Happily, some senators were more interested in rolling back the regulatory state than promoting their home state at the expense of federalism. Under the leadership of Sen. John McCain (R-Ariz.), the Senate passed S.J. Res. 28, legislation to keep the USDA from inspecting catfish. The legislation passed the Senate by a vote of 55-43 in May, despite the fact that the Senate Majority Leader Mitch McConnell (R-Ky.) voted to keep the keep the statist inspection regime intact.
Now the legislation is pending in the House. But it isn’t moving. This is a surprising development, since Ryan has positioned himself as a champion of regulatory reform. But Rep. Vicky Hartzler (R-Mo.) has taken up the case of capitalism and the Constitution, and has led the effort to get the resolution a vote in the House. She took the courageous step of authoring a letter to the Speaker, Majority Leader Kevin McCarthy (R-Calif.), Minority Leader Nancy Pelosi (D-Calif.) and the Minority Whip Steny Hoyer (D-Md.), asking them to bring up the measure before the August break. By the latest count, 203 members, Republicans and Democrats, have signed the letter.
Not only has Hartzler demonstrated farsightedness in addressing this issue, she wasn’t afraid to take on powerful interests on the House Committee on Agriculture, even though she is a member of that committee. What an example of tenacious leadership.

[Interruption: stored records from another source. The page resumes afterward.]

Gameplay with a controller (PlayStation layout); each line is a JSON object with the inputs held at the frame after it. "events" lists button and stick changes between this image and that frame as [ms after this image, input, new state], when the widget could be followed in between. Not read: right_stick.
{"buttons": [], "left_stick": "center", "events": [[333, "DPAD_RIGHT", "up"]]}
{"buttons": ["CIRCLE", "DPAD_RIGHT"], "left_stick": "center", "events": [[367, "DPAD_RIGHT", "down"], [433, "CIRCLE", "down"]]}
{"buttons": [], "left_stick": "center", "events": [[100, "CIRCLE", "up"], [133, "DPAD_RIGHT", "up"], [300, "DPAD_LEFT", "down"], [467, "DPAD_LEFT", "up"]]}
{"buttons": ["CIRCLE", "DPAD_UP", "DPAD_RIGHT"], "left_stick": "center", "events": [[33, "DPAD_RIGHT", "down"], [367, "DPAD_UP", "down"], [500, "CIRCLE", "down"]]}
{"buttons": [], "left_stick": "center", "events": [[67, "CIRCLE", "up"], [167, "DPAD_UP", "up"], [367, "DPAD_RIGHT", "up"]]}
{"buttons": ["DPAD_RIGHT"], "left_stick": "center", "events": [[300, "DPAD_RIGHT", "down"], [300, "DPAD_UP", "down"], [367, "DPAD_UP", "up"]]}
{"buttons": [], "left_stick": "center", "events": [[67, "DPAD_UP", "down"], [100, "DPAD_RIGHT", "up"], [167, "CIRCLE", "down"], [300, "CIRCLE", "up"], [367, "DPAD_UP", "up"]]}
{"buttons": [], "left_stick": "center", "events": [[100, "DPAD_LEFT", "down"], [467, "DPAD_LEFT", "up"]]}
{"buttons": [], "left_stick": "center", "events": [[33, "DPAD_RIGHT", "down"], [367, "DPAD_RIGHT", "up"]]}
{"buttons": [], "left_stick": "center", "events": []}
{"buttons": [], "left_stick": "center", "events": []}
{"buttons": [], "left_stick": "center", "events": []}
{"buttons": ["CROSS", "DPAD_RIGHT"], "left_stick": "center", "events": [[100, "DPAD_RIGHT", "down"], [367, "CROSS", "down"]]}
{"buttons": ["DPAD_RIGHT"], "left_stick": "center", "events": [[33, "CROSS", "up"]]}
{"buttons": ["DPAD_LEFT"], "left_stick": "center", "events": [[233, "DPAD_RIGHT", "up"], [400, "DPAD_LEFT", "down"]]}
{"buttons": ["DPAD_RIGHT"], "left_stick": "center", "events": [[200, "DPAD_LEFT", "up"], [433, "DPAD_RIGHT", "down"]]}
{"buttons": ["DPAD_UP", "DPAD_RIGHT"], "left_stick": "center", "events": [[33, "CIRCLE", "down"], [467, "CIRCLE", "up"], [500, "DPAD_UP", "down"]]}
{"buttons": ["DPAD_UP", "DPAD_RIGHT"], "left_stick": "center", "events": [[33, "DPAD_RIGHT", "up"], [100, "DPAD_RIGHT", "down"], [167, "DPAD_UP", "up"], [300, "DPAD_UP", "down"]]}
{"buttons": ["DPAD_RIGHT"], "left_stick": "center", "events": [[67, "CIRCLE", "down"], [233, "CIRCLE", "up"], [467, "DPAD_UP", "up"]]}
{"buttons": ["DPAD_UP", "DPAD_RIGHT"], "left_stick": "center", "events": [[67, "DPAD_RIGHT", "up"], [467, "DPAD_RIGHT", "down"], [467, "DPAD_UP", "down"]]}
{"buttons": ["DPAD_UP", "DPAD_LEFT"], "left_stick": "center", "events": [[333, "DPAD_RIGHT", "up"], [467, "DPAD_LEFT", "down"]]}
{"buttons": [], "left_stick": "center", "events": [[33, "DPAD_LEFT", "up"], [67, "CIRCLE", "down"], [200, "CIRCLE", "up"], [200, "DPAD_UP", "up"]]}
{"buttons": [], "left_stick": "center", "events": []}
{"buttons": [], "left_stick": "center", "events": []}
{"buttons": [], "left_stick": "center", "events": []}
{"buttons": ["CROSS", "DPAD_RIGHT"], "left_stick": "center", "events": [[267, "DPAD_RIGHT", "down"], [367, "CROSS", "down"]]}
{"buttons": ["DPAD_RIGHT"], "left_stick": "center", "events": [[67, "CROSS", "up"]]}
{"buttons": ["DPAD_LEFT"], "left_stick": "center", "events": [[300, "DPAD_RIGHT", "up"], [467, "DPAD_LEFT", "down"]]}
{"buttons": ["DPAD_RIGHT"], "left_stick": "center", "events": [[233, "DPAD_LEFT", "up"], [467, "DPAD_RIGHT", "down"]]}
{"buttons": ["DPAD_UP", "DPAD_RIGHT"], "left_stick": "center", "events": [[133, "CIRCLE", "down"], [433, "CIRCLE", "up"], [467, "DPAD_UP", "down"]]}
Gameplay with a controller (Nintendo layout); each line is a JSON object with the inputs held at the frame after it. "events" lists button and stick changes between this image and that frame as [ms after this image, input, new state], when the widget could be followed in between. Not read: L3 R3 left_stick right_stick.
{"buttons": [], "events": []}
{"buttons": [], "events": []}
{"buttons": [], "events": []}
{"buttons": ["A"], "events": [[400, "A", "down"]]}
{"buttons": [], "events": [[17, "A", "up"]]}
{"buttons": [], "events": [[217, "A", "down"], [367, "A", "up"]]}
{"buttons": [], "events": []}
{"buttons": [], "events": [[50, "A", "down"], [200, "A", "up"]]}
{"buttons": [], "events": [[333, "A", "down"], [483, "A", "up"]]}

Ryan should follow her lead.
McCarthy didn’t schedule the resolution for a vote before the August recess, and the Speaker didn’t force a vote. (All this despite the fact that there was time for debate on the House schedule: Members adjourned a day early for their seven-week break.) But some in the House oppose the measure; Rep. Rick Crawford (R-Ark.), for example, evidently has some compunction about the combination of catfish and capitalism. He sent a letter to House leadership asking for the bill not to be brought up.
It is one thing to oppose a resolution, of course. But is something very different to oppose the House debating a measure that the Senate passed, one that would end a program that the Government Accountability Office has cited on 10 occasions for being duplicative and costing the taxpayers money. Crawford is trying to keep an open debate from occurring and letting the House work its will on legislation that 203 members of the chamber, on a bipartisan basis, want debated.
Shutting down debate shouldn’t be the answer to a competition of ideas.
Ryan, though, can put this situation right. Indeed, as the policy paper for his own agenda states, “The American people now spend $1.89 trillion every year just to comply with Washington’s rules — approximately $15,000 per household. From heath care and finance to manufacturing and energy, job creators spend more time jumping through hoops than expanding opportunities.”
When the House comes back into session in September, S.J. Res. 28 should be one of the first bills the Speaker brings to the floor of the House for debate and a vote. After all, a significant number of members want a debate and a vote, the Speaker is on the record about how troublesome regulations are and a resolution passed by the Senate is ready to redress this problem.
Advancing conservative policies doesn’t get more turnkey than this. The bill isn’t just about catfish; it is about Speaker Ryan making a modest down payment on his plans for regulatory reform and a confident America having a debate about a bill on the House floor.